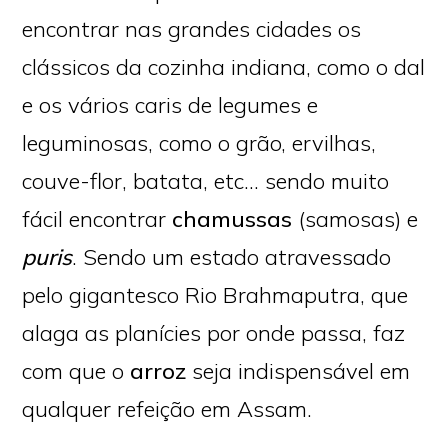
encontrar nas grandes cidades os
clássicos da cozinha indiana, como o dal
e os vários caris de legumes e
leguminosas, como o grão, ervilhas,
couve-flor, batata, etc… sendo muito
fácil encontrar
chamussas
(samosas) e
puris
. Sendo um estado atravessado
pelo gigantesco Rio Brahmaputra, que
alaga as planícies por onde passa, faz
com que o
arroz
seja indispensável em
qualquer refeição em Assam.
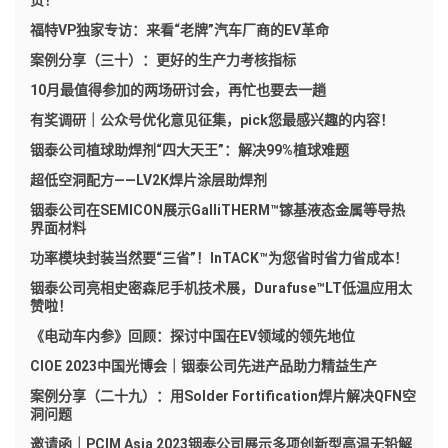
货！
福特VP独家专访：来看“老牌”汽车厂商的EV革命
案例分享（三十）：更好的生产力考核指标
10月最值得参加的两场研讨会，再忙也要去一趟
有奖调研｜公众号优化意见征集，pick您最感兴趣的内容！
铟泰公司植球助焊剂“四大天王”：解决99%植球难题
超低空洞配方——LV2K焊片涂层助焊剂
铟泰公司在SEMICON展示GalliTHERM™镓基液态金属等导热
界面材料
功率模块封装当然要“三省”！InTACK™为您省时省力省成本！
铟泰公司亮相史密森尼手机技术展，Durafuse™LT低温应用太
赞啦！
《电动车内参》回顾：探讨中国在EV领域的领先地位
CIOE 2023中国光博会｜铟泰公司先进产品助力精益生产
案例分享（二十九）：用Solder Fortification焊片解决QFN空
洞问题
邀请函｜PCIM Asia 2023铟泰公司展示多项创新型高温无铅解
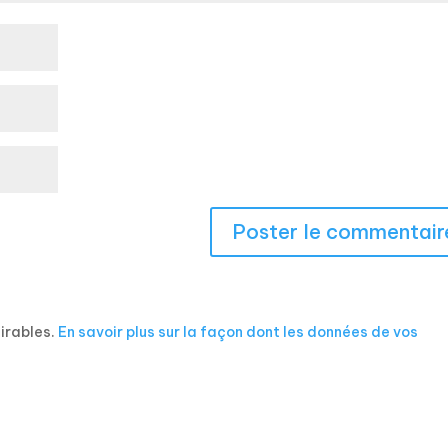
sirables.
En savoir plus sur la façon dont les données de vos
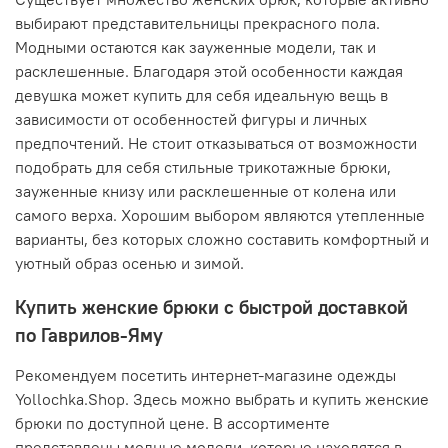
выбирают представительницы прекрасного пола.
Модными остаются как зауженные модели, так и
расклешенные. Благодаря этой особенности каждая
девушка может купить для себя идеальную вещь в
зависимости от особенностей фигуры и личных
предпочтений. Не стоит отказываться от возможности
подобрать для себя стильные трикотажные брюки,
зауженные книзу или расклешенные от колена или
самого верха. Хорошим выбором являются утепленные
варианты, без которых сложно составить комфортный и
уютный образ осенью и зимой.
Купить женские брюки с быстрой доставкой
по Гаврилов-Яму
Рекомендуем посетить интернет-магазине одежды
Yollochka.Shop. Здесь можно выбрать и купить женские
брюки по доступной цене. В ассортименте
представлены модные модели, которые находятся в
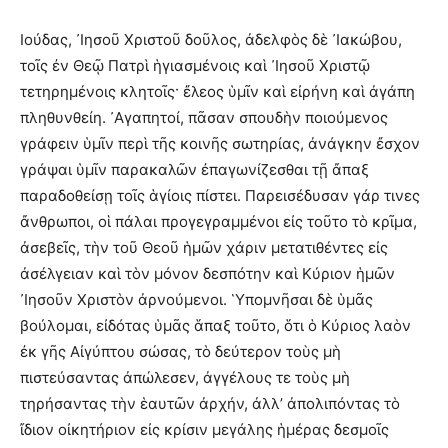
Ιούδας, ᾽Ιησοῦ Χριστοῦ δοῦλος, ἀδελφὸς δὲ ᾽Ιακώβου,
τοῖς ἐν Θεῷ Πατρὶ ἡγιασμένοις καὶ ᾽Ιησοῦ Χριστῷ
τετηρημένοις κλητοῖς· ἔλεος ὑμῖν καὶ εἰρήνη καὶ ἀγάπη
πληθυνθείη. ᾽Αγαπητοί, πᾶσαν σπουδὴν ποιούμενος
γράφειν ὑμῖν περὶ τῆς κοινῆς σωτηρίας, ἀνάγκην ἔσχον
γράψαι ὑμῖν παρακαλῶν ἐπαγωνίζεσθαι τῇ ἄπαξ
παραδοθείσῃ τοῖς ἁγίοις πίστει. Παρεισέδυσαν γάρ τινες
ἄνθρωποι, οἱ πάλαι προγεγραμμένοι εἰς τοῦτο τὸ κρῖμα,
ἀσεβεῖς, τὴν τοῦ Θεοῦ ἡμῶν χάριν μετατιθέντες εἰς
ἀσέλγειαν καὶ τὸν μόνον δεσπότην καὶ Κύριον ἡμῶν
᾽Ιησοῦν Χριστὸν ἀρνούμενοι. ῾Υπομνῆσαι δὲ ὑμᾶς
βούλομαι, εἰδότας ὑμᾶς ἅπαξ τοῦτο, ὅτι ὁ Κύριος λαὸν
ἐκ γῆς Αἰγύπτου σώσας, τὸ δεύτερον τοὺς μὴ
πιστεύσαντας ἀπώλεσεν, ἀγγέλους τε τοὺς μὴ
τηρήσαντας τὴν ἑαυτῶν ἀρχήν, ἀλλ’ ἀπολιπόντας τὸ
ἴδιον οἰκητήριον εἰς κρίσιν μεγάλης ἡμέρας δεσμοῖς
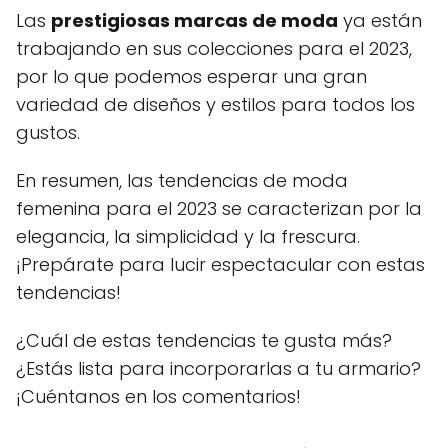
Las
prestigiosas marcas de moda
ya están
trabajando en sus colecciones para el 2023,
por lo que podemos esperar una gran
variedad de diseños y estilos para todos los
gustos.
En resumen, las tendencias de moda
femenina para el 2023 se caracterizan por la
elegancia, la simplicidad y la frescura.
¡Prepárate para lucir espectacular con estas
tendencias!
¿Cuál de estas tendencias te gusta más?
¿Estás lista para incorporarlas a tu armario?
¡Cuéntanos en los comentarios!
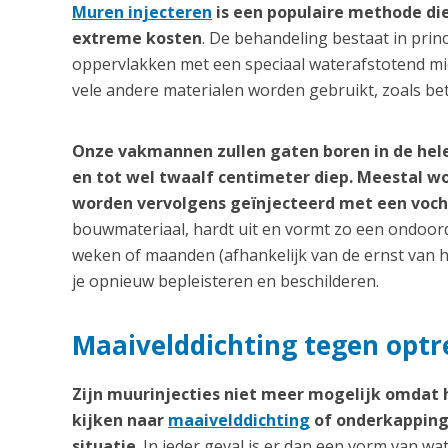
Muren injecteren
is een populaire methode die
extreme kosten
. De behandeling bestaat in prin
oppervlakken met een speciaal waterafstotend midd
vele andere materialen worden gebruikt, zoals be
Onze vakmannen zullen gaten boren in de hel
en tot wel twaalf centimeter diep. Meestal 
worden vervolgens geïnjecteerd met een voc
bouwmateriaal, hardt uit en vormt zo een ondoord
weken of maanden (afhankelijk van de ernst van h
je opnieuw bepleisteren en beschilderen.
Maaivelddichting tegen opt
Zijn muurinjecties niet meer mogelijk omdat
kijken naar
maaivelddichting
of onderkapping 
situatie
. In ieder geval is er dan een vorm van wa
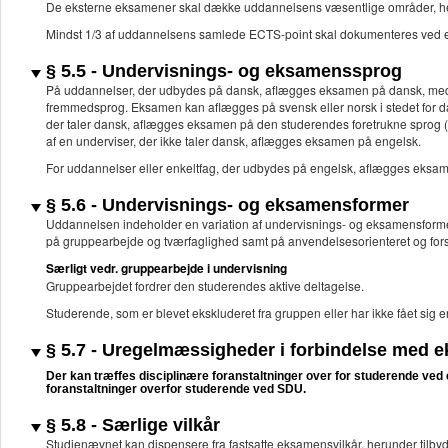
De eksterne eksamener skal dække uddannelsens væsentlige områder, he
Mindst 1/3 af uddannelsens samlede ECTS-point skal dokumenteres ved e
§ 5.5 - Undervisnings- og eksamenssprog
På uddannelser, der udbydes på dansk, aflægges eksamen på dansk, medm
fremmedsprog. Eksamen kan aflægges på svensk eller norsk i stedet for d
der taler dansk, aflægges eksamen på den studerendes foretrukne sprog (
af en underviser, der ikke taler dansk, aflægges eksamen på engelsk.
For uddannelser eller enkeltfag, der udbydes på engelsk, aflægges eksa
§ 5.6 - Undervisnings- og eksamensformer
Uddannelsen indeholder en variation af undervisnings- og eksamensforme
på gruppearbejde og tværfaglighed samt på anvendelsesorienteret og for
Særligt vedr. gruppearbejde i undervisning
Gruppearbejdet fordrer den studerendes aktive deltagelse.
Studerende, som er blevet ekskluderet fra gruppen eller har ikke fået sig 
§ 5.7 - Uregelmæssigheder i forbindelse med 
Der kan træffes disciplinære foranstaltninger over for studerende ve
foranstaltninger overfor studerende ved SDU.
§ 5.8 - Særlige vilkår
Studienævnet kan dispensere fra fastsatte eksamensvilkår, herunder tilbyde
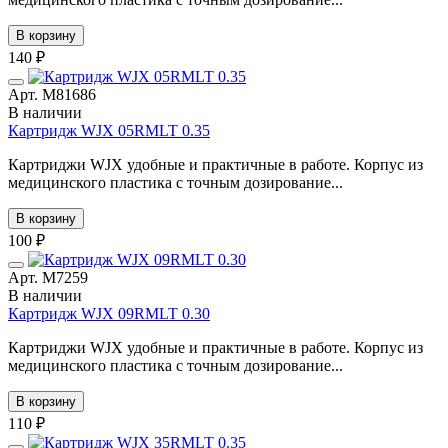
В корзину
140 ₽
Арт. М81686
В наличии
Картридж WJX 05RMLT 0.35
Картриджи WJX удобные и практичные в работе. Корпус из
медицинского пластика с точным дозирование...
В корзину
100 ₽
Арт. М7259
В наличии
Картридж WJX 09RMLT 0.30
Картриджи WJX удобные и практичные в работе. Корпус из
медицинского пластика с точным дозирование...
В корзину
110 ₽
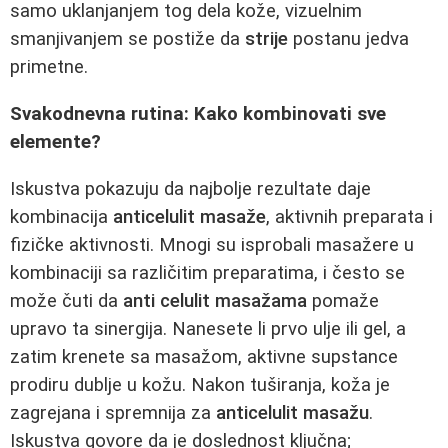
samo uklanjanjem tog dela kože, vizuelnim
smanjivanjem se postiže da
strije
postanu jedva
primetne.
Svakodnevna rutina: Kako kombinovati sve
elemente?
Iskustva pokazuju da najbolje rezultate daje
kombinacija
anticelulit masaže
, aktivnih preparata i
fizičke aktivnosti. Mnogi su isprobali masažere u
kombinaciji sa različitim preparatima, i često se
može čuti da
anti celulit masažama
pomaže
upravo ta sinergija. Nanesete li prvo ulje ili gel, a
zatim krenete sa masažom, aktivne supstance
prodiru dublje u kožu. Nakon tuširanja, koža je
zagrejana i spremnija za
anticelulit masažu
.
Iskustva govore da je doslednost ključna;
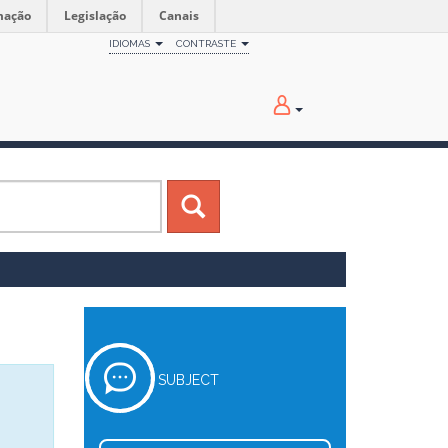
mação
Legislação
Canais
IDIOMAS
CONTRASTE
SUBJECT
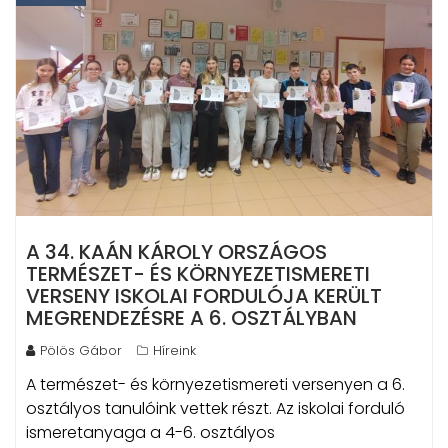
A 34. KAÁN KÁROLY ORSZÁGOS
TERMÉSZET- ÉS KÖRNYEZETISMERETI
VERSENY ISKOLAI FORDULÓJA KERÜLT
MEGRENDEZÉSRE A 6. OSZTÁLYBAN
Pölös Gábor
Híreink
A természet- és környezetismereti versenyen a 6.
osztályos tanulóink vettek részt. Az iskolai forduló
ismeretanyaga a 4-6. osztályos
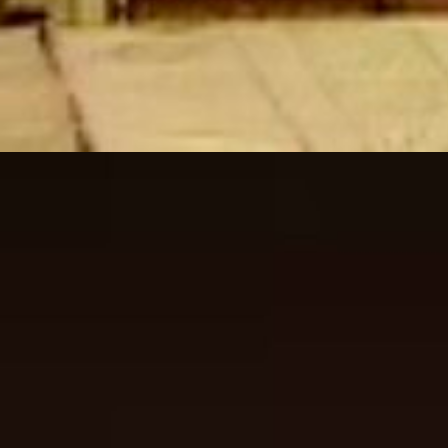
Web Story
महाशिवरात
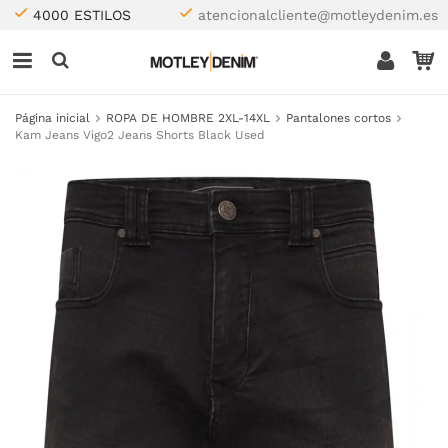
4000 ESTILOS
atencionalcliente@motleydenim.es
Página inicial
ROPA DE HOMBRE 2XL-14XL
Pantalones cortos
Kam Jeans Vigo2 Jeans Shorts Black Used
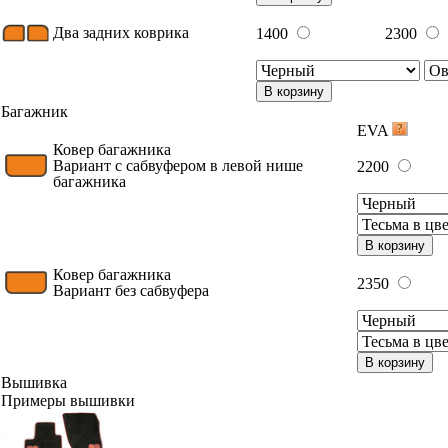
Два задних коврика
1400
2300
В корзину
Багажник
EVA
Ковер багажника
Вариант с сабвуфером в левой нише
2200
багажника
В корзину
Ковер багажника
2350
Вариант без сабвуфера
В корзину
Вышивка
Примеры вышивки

··········

Request >> Output exactly the lines above that lie between the line with "πληθυνθείη. ᾽Αγαπητοί, πᾶσαν" and the line with "te gusta más?", those two lines included, and no pictures.

Task result >>
πληθυνθείη. ᾽Αγαπητοί, πᾶσαν σπουδὴν ποιούμενος
γράφειν ὑμῖν περὶ τῆς κοινῆς σωτηρίας, ἀνάγκην ἔσχον
γράψαι ὑμῖν παρακαλῶν ἐπαγωνίζεσθαι τῇ ἄπαξ
παραδοθείσῃ τοῖς ἁγίοις πίστει. Παρεισέδυσαν γάρ τινες
ἄνθρωποι, οἱ πάλαι προγεγραμμένοι εἰς τοῦτο τὸ κρῖμα,
ἀσεβεῖς, τὴν τοῦ Θεοῦ ἡμῶν χάριν μετατιθέντες εἰς
ἀσέλγειαν καὶ τὸν μόνον δεσπότην καὶ Κύριον ἡμῶν
᾽Ιησοῦν Χριστὸν ἀρνούμενοι. ῾Υπομνῆσαι δὲ ὑμᾶς
βούλομαι, εἰδότας ὑμᾶς ἅπαξ τοῦτο, ὅτι ὁ Κύριος λαὸν
ἐκ γῆς Αἰγύπτου σώσας, τὸ δεύτερον τοὺς μὴ
πιστεύσαντας ἀπώλεσεν, ἀγγέλους τε τοὺς μὴ
τηρήσαντας τὴν ἑαυτῶν ἀρχήν, ἀλλ’ ἀπολιπόντας τὸ
ἴδιον οἰκητήριον εἰς κρίσιν μεγάλης ἡμέρας δεσμοῖς
Las
prestigiosas marcas de moda
ya están
trabajando en sus colecciones para el 2023,
por lo que podemos esperar una gran
variedad de diseños y estilos para todos los
gustos.
En resumen, las tendencias de moda
femenina para el 2023 se caracterizan por la
elegancia, la simplicidad y la frescura.
¡Prepárate para lucir espectacular con estas
tendencias!
¿Cuál de estas tendencias te gusta más?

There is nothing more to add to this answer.